The lamb and sheep skin business meanwhile took its traditional pre-summer break and although good quality double face lamb production continued to be low, so too were levels of demand, with Turkish customers displaying particular price resistance. As a result, prices in the UK eased.
We gain the impression that the current competitive price of nappa skins will be rewarded with a corresponding rise in the demand for this type of material and its related finished leathers next season. We also expect that by mid-summer, interest in good quality sheepskins will be improved. For the moment however these types of skins remain difficult to shift.
In term of the wider marketplace, we predict that margins will continue to be squeezed and that raw material should become cheaper by 5% to 10%.
By any yardstick, we are in a classical situation for the time of year, with leather producers finalising their existing contracts while engaging in feverish activity to gauge what likely levels of customer demand – and therefore their prices – will be during the second half of the year. As we have mentioned in previous issues of Market Intelligence, the fact that retailers are unwilling to raise their prices means suppliers are constantly having to find new ways of compensating for raw material or production cost increases. Of the 15-30 % rise in raw material prices seen over the last season, at least half will need to be passed on in the price of the finished leather. It can not be assumed that further increases will be absorbed in the same way - either by the tanners or the leather goods/footwear producers. There are simply no more gains they can make in terms of improved productivity or reduced costs to make this a possibility.
Indeed, what we are hearing from all over is that the chance of increases of leather prices for the time being are very limited. Therefore, tanners can be expected to try to resolve the problem by developing new articles of similar quality, using less expensive and more mainstream raw materials. Since we are only at the beginning of negotiations and so far only very few- if any- decisions have been taken, no prediction about the success of this policy can be made. A big problem for any tanner - if not the biggest problem of all - is knowing what the starting point for next season will be.

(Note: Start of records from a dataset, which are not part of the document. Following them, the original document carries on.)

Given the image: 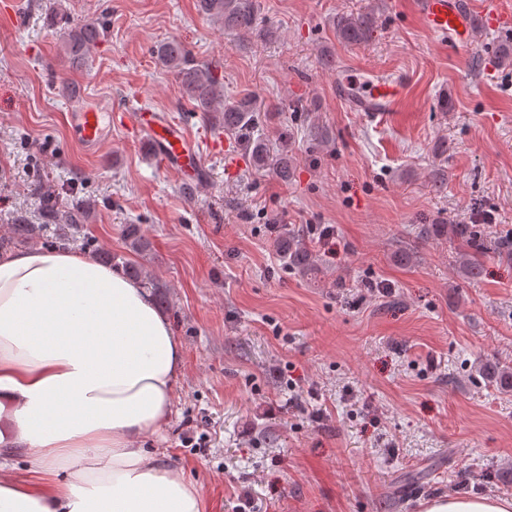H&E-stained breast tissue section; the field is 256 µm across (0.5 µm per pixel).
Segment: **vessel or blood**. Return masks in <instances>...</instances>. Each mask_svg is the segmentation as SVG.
Listing matches in <instances>:
<instances>
[{
	"label": "vessel or blood",
	"instance_id": "b4317fda",
	"mask_svg": "<svg viewBox=\"0 0 512 512\" xmlns=\"http://www.w3.org/2000/svg\"><path fill=\"white\" fill-rule=\"evenodd\" d=\"M423 26L449 50L471 44L478 25L496 28L512 24V15L490 11L476 15L472 0H414ZM409 75L397 69L365 71L347 64L336 70V96L352 112L370 120H382L398 111L410 86ZM72 136L87 153H95L112 136L113 126L146 135L154 156L166 169L179 172L185 185L206 180L201 145L185 128L166 115L148 109H112L95 99L67 113Z\"/></svg>",
	"mask_w": 512,
	"mask_h": 512
}]
</instances>
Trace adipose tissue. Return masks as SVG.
<instances>
[{"label": "adipose tissue", "instance_id": "ef3b65f1", "mask_svg": "<svg viewBox=\"0 0 512 512\" xmlns=\"http://www.w3.org/2000/svg\"><path fill=\"white\" fill-rule=\"evenodd\" d=\"M184 348L150 289L87 253L0 254V512H204L143 441L170 420ZM25 454L40 485L11 462ZM424 512H512V498Z\"/></svg>", "mask_w": 512, "mask_h": 512}]
</instances>
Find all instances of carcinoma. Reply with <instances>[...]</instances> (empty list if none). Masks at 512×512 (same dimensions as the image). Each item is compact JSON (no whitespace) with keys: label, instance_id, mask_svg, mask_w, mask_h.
Returning <instances> with one entry per match:
<instances>
[{"label":"carcinoma","instance_id":"1","mask_svg":"<svg viewBox=\"0 0 512 512\" xmlns=\"http://www.w3.org/2000/svg\"><path fill=\"white\" fill-rule=\"evenodd\" d=\"M198 9L205 15L220 22L224 29L238 34L249 35L260 24L256 12L255 0H197ZM49 22L58 24L63 30V51L69 62L75 65L85 64L90 47L100 34L101 21H86L73 24L67 15L53 8L49 12ZM373 28V17L370 13H358L342 16L336 21V35L340 42L356 45L368 40ZM154 54L161 64L172 70L184 93L194 102L201 112L210 114L215 124L225 132L237 137L248 149L253 164L257 167L271 166L284 180L288 179L291 168V158L283 153L275 159H270L262 138L254 136L256 111L253 103L244 99L232 104H219L223 97V86L216 77L213 68L195 62L184 45L177 41L162 42L155 47ZM39 210L43 218L41 224H30L20 216L10 227V236L1 241L3 245L27 243L39 237L43 225L56 224L63 221L68 226H77L85 219L87 206L77 204L72 209L62 213L59 210L57 197L51 193L38 196ZM436 232L446 234L457 240L468 249L463 254V269L471 277H477L481 272L480 256L489 249L481 230L474 224H439ZM125 237L129 248L134 252H143L148 243L137 224H129L125 228ZM276 247L288 263V268L302 275L317 271L315 256L300 234L280 236ZM126 275L143 282L163 302L166 294L162 284L142 268L125 264Z\"/></svg>","mask_w":512,"mask_h":512}]
</instances>
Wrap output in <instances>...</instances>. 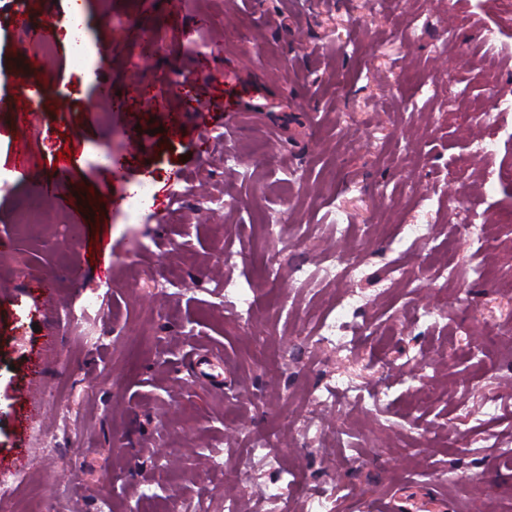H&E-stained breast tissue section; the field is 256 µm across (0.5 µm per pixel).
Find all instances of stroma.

Having said this - and remembering that many tanners do not operate at, or even near, a sufficient margin - one can easily see how tricky the situation is. In the final analysis, we have to consider two potential scenarios for the second half of the year, neither of which is particularly positive for the leather manufacturer.
That the world economy will continue to recover.
As a result, leather business will continue to be good and tanners will balance their need to fill production with sharply calculated prices. Continuing strong demand for raw material prices will keep average price levels high.
That the world economy will stagnate, or recovery will be slower than predicted.
In this case, demand for consumer goods worldwide will slow during the second half. Tanners will not secure enough leather orders or face problems in satisfying the orders they have. The only relief to the situation will be a consequent fall in raw material prices.
Though much less likely, there is a third scenario. And without trying to raise our readers’ expectations too highly, here it is:
That world consumer demand will rise and leather orders arrive in large volume.
World slaughter levels increase significantly during the second half of the year with concurrent moderately declining raw material prices. As a consequence, the pressure is kept off leather prices and tanners’ margins widen to very profitable levels.
Let’s hope the dream becomes a reality. Whichever way it goes, you’ll here about it here first in Market Intelligence.